Felizmente, nunca sofri da necessidade de ter um carro moderno, o mais novo cá de casa tem mais de vinte anos, mas esforço-me por que estejam operacionais e não têm desiludido. Dá-se à chave, fazem barulho e emitem fumo, e levam-me onde é preciso. Muitos dos que investiram nos modernos e silenciosos têm-nos agora fechados em casa com medo de ficar a pé.

É certo que se isto tivesse acontecido em Lisboa nunca a esta hora haveria 100.000 pessoas sem electricidade. Estamos a falar de algo como as freguesias do Areeiro, Marvila e Lumiar combinadas. Pode argumentar-se que por estarem mais concentradas seria mais fácil resolver o assunto, mas 13 dias depois já teriam vindo geradores da Europa toda, para acudir à população.

Apenas porque já não acreditava neles, a mim não me desiludiram, mas este abandono a que estamos votados é também um dos combustíveis dos populistas que para tudo prometem soluções fáceis e instantâneas.

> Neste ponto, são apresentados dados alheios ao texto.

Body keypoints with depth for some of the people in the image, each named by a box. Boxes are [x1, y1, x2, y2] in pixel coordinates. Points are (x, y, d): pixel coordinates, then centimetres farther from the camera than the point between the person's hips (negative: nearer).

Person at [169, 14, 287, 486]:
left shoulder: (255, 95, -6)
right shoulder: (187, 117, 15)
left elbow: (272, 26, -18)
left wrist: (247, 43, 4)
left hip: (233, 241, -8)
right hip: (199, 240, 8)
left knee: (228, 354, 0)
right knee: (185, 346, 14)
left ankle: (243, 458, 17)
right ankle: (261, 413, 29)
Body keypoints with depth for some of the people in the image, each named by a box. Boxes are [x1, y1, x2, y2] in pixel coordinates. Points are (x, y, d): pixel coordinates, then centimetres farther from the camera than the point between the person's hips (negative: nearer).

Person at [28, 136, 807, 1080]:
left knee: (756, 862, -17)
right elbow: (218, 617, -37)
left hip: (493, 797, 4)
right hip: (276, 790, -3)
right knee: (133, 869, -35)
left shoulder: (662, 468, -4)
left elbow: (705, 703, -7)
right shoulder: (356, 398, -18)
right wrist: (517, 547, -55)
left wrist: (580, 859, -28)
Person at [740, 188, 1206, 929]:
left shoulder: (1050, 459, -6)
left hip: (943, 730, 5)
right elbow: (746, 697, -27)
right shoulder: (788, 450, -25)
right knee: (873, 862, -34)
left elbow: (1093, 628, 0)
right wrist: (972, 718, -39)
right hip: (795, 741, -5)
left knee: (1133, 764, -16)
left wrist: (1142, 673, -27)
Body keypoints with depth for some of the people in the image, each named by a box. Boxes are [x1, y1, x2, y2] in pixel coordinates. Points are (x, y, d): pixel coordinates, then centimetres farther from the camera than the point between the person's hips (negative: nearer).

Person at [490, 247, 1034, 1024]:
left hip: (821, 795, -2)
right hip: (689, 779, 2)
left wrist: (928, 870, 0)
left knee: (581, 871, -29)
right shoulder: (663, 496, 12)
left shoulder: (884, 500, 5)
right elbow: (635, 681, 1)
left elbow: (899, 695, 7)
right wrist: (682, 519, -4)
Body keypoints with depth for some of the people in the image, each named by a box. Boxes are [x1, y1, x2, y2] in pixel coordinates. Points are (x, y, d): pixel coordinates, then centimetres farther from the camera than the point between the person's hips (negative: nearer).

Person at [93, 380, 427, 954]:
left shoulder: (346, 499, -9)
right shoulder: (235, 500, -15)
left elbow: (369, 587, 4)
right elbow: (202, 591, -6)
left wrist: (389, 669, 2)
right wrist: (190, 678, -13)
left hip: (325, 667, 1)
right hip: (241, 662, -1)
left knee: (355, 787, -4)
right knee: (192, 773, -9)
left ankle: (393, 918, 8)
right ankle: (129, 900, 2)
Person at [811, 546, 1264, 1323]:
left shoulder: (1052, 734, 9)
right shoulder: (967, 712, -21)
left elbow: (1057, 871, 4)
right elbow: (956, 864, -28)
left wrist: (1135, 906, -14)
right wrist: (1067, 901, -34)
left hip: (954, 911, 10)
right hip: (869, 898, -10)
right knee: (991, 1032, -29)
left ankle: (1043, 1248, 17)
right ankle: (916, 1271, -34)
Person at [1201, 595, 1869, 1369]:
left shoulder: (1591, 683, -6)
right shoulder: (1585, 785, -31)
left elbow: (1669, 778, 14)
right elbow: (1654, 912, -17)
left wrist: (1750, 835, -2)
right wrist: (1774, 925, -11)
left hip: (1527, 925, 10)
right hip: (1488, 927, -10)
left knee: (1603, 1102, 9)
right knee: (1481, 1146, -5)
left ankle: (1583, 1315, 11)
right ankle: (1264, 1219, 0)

Após os primeiros dias, às primeiras mensagens que recebemos, a resposta foi sempre a mesma, estamos inteiros e o resto resolve-se. Se fosse agora acrescentava que seguimos em frente, sim, mas com os pés mais assentes na terra, mais conscientes da fragilidade das nossas rotinas, com uma lista de coisas a adquirir para lidar com surpresas e, no fundo, mais conhecedores do mundo à nossa volta.